── Data ──
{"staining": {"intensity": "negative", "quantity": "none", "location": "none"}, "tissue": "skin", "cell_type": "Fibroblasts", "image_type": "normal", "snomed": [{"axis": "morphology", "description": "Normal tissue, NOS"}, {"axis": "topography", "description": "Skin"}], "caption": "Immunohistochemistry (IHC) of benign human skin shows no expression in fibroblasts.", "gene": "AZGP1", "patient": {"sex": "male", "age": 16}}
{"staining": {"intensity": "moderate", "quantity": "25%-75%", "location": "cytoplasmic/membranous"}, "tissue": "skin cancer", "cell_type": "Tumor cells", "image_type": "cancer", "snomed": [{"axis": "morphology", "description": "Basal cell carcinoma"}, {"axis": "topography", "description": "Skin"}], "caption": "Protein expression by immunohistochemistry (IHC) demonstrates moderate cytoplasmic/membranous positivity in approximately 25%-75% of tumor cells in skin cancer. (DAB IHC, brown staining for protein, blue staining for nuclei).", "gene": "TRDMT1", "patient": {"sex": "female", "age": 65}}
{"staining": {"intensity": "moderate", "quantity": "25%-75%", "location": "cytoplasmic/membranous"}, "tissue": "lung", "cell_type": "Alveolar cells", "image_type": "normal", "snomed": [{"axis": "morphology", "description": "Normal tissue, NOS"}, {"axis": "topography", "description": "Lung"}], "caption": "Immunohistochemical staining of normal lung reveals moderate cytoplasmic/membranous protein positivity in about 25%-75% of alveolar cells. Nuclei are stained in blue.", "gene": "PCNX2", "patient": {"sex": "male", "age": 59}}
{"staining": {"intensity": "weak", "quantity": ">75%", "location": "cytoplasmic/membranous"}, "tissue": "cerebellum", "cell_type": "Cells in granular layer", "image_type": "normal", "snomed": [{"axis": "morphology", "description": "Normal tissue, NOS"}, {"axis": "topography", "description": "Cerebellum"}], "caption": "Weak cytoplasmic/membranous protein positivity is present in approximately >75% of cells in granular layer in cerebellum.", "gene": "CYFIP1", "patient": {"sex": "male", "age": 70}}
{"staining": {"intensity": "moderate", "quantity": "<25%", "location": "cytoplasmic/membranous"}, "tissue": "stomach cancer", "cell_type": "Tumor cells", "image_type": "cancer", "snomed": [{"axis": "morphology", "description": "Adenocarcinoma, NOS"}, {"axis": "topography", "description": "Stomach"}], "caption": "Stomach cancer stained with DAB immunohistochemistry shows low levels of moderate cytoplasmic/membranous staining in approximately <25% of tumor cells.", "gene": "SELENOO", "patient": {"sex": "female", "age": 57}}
───
[Problem to work on]:
Repeat the material in full, exactly as it stands.

[Output for this task]:
{"staining": {"intensity": "negative", "quantity": "none", "location": "none"}, "tissue": "skin", "cell_type": "Fibroblasts", "image_type": "normal", "snomed": [{"axis": "morphology", "description": "Normal tissue, NOS"}, {"axis": "topography", "description": "Skin"}], "caption": "Immunohistochemistry (IHC) of benign human skin shows no expression in fibroblasts.", "gene": "AZGP1", "patient": {"sex": "male", "age": 16}}
{"staining": {"intensity": "moderate", "quantity": "25%-75%", "location": "cytoplasmic/membranous"}, "tissue": "skin cancer", "cell_type": "Tumor cells", "image_type": "cancer", "snomed": [{"axis": "morphology", "description": "Basal cell carcinoma"}, {"axis": "topography", "description": "Skin"}], "caption": "Protein expression by immunohistochemistry (IHC) demonstrates moderate cytoplasmic/membranous positivity in approximately 25%-75% of tumor cells in skin cancer. (DAB IHC, brown staining for protein, blue staining for nuclei).", "gene": "TRDMT1", "patient": {"sex": "female", "age": 65}}
{"staining": {"intensity": "moderate", "quantity": "25%-75%", "location": "cytoplasmic/membranous"}, "tissue": "lung", "cell_type": "Alveolar cells", "image_type": "normal", "snomed": [{"axis": "morphology", "description": "Normal tissue, NOS"}, {"axis": "topography", "description": "Lung"}], "caption": "Immunohistochemical staining of normal lung reveals moderate cytoplasmic/membranous protein positivity in about 25%-75% of alveolar cells. Nuclei are stained in blue.", "gene": "PCNX2", "patient": {"sex": "male", "age": 59}}
{"staining": {"intensity": "weak", "quantity": ">75%", "location": "cytoplasmic/membranous"}, "tissue": "cerebellum", "cell_type": "Cells in granular layer", "image_type": "normal", "snomed": [{"axis": "morphology", "description": "Normal tissue, NOS"}, {"axis": "topography", "description": "Cerebellum"}], "caption": "Weak cytoplasmic/membranous protein positivity is present in approximately >75% of cells in granular layer in cerebellum.", "gene": "CYFIP1", "patient": {"sex": "male", "age": 70}}
{"staining": {"intensity": "moderate", "quantity": "<25%", "location": "cytoplasmic/membranous"}, "tissue": "stomach cancer", "cell_type": "Tumor cells", "image_type": "cancer", "snomed": [{"axis": "morphology", "description": "Adenocarcinoma, NOS"}, {"axis": "topography", "description": "Stomach"}], "caption": "Stomach cancer stained with DAB immunohistochemistry shows low levels of moderate cytoplasmic/membranous staining in approximately <25% of tumor cells.", "gene": "SELENOO", "patient": {"sex": "female", "age": 57}}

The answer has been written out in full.